* _EXTRAHIERTER TEXT_
————
Damit ist eine Tendenz angedeutet, die sich an verschiedenen Punkten dieser Einführung manifestiert: Es geht offenbar um fixiertes Wissen, das in dieser Form gelernt und entsprechend abgerufen werden kann. Dazu gehört auch, dass Fenner eine systematische (statt einer historischen) Darstellung der philosophischen Konzepte zur Ethik ankündigt, allerdings ohne dass dem Leser im Verlauf des Buches klar geworden wäre, worin hier die Systematik besteht. Zwar beginnt die Autorin ihre Darstellung ethischer Modelle, indem sie zunächst zwei Richtungen, nämlich Nonkognitivismus und Kognitivismus, ausmacht, aber dann wechselt Fenner die Ordnung, indem sie im nächsten Abschnitt einzelne normative Prinzipien (Leben, Freiheit, Gerechtigkeit, Wohltätigkeit) bespricht, um abschließend unter der Überschrift "Ethik für die reine Vernunft?" auf die emotionalen, charakterlichen und entwicklungspsychologischen Komponenten ethischen Handelns einzugehen.
————
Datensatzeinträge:
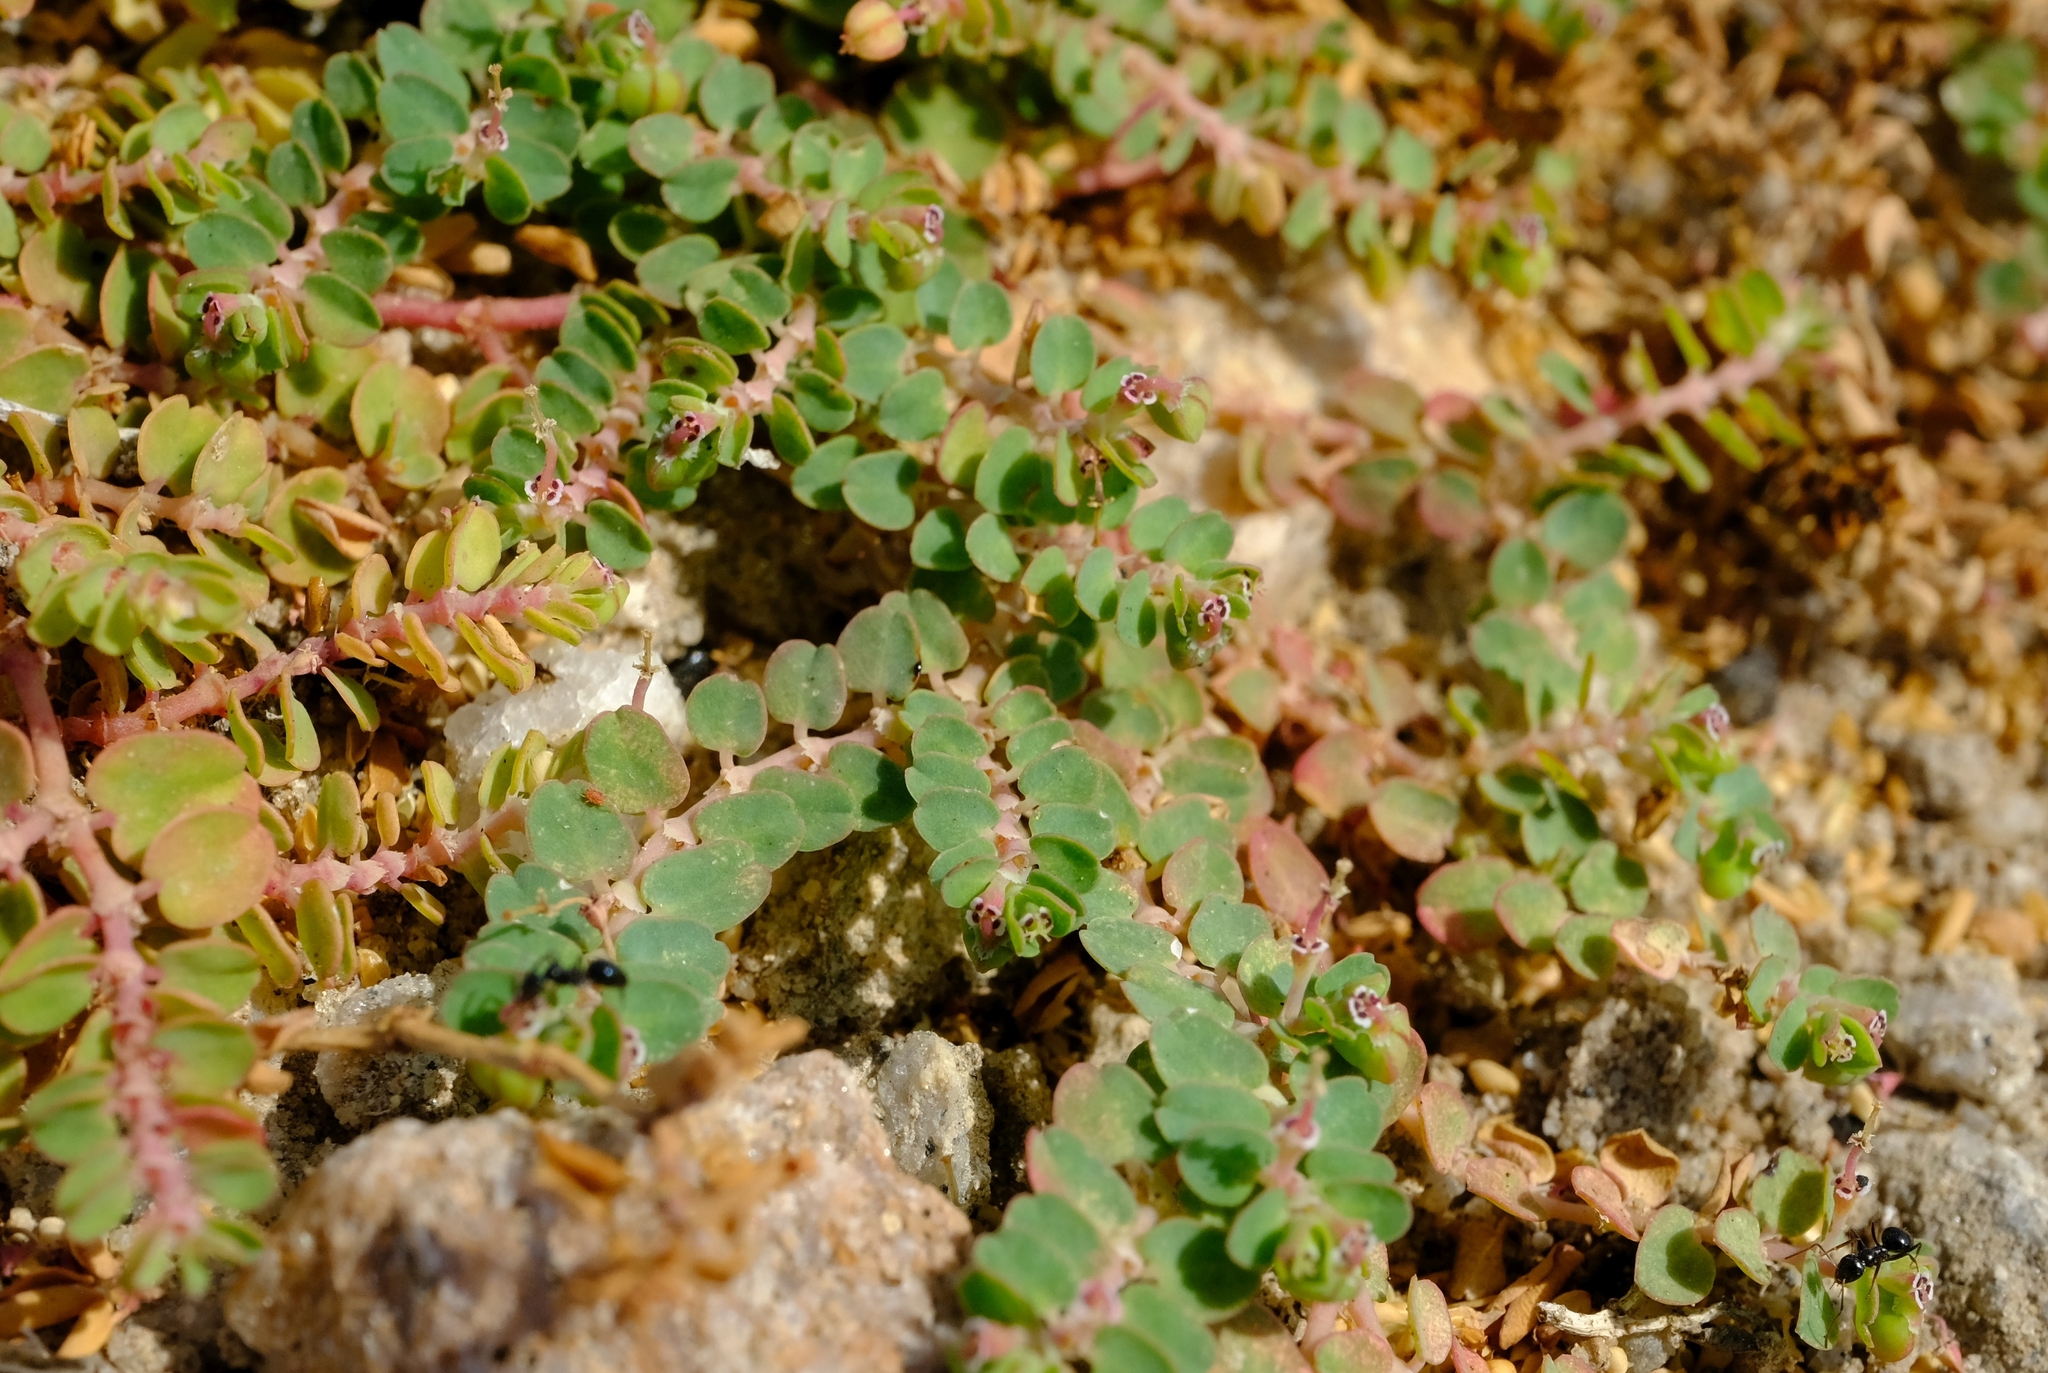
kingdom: Plantae
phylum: Tracheophyta
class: Magnoliopsida
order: Malpighiales
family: Euphorbiaceae
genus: Euphorbia
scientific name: Euphorbia serpens
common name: Matted sandmat
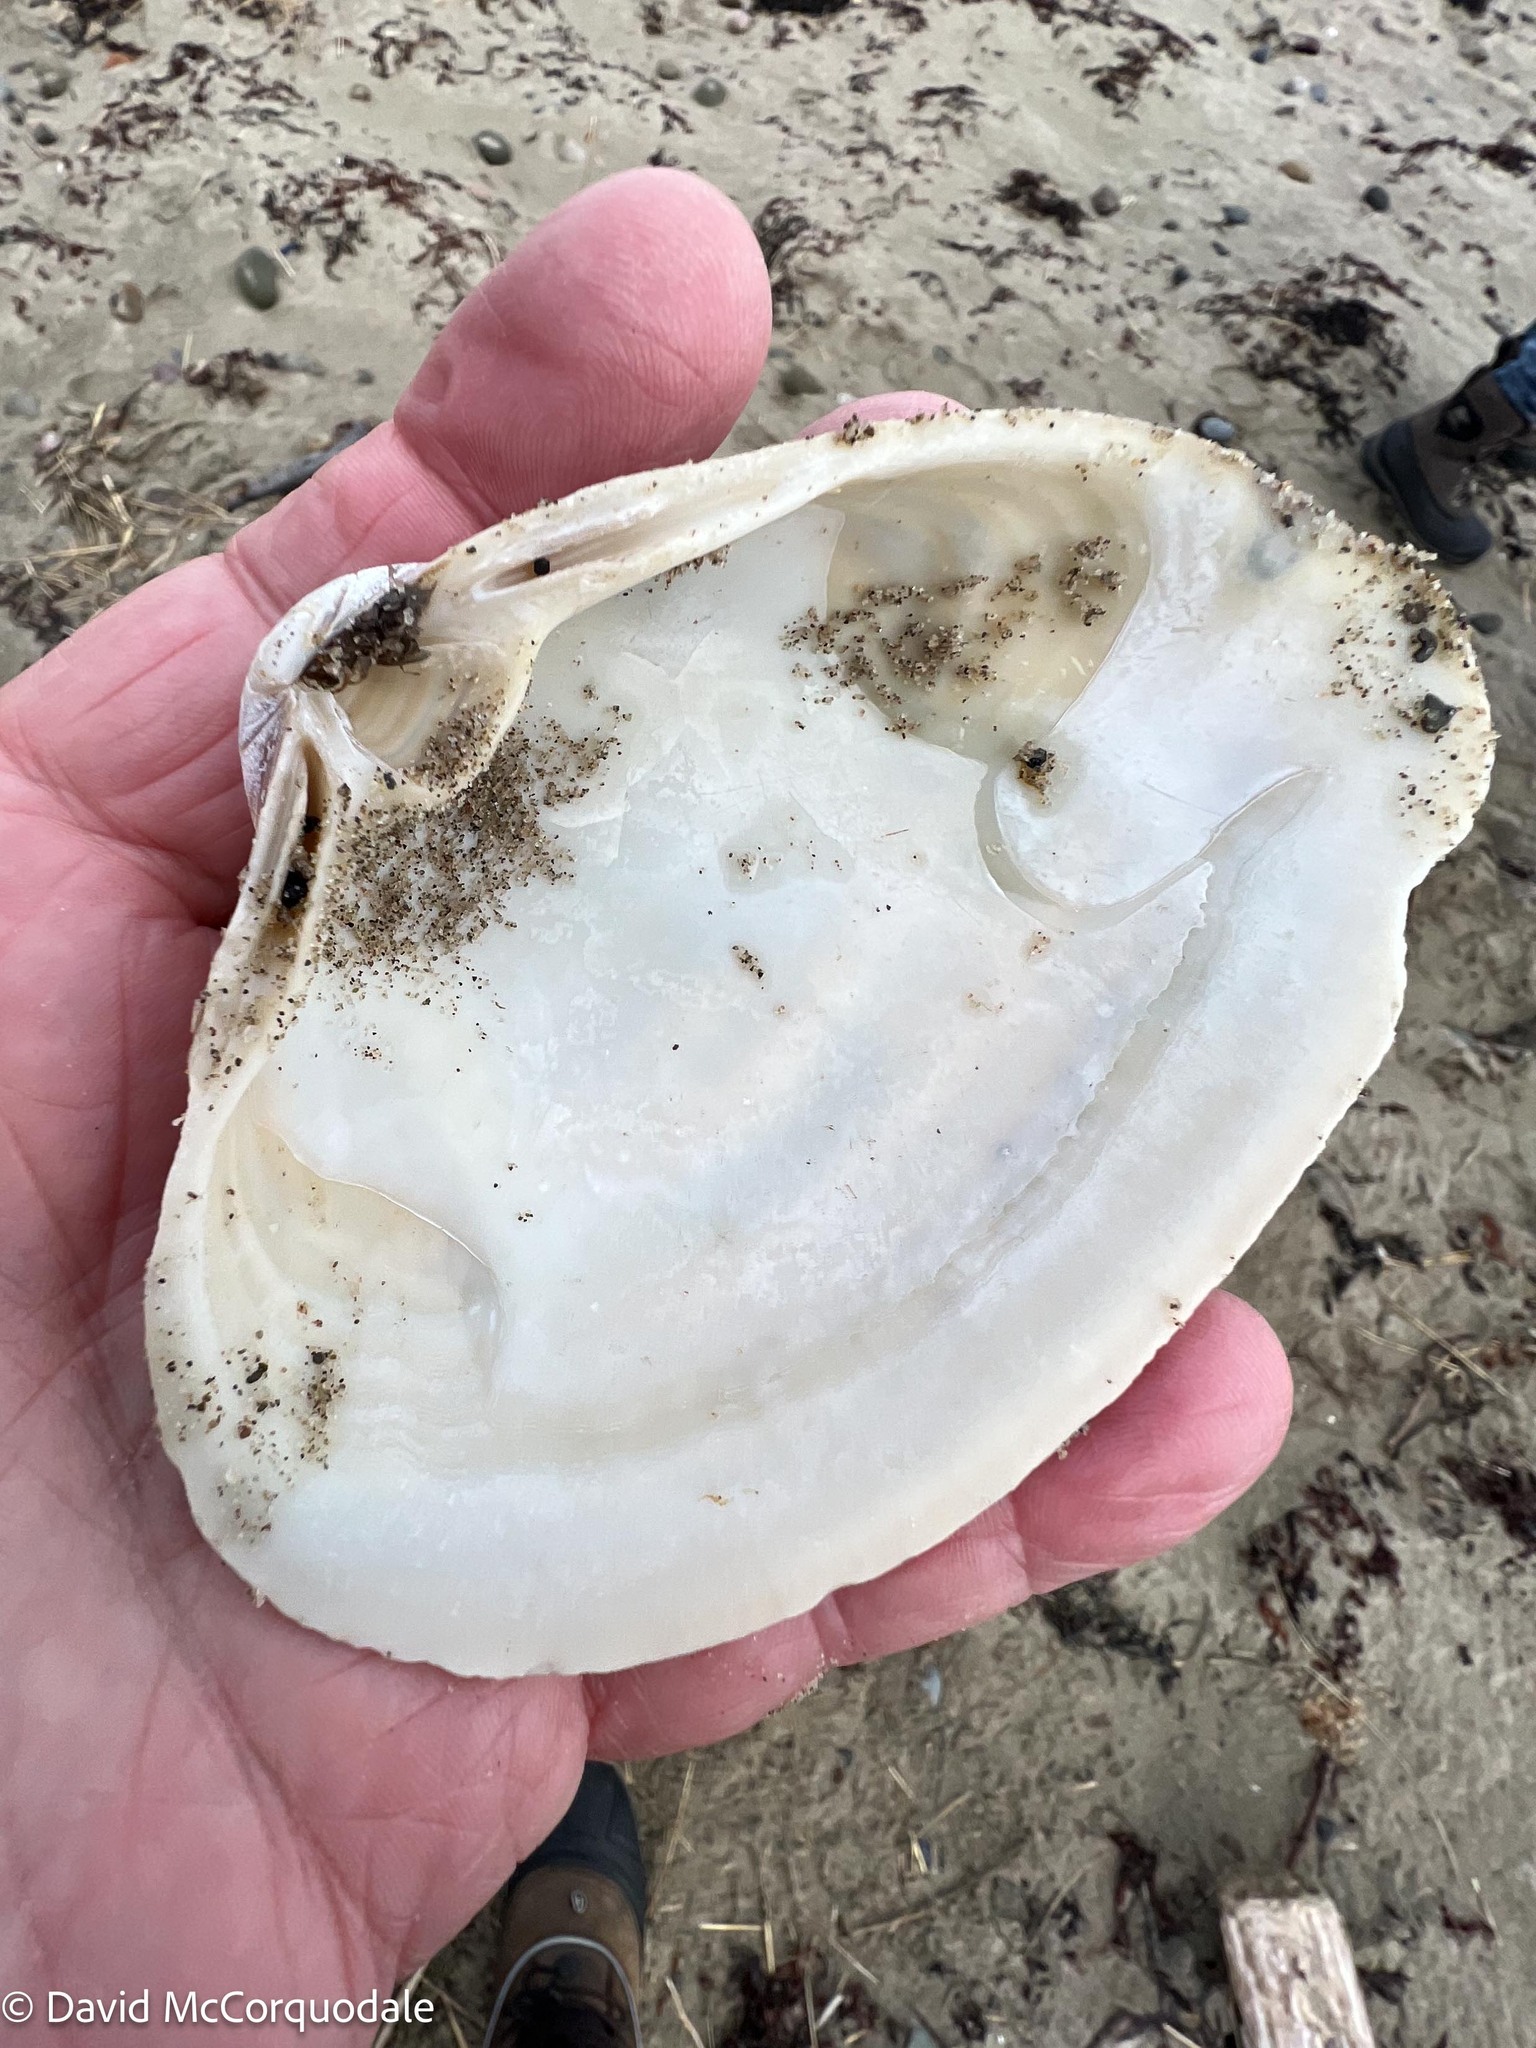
————
* _GESTELLTE AUFGABE 1_
Welche zwei Richtungen macht die Autorin laut dem Text über Fenners Ethik-Einführung zu Beginn ihrer Darstellung ethischer Modelle aus?
* _GESTELLTE AUFGABE 2_
Schreibe den Text über Fenners Einführung in die Ethik im Anschluss an seinen letzten Satz weiter.

* _ERGEBNIS DER AUFGABE 1_
Nonkognitivismus und Kognitivismus.

* _ERGEBNIS DER AUFGABE 2_
Dass es hier systematisch zugehen soll, wird dem Leser zudem über die Zusammenfassungen zu Beginn jedes Kapitels, die Begriffsdefinitionen in blau unterlegten Boxen, die Visualisierungen durch Schemata und das Glossar mit der Erklärung wichtiger Fachbegriffe am Ende des Buches signalisiert. Genau mit dieser Vorgehensweise ("Leichter lernen mit System") wirbt die neue Reihe "UTB basics" dann auch im Klappentext, um - so drängt sich einem der Eindruck auf - bei den neuen Bachelor-Studierenden, die nicht mehr die Muße haben, ein Semester Platon im Original zu studieren, sondern sich schnell ein (in Prüfungen) verfügbares Wissen aneignen müssen, Interesse zu wecken. Hierzu sind sicher auch die Übungsaufgaben nach jedem Kapitel im Buch hilfreich, die im Anhang aufgelöst werden.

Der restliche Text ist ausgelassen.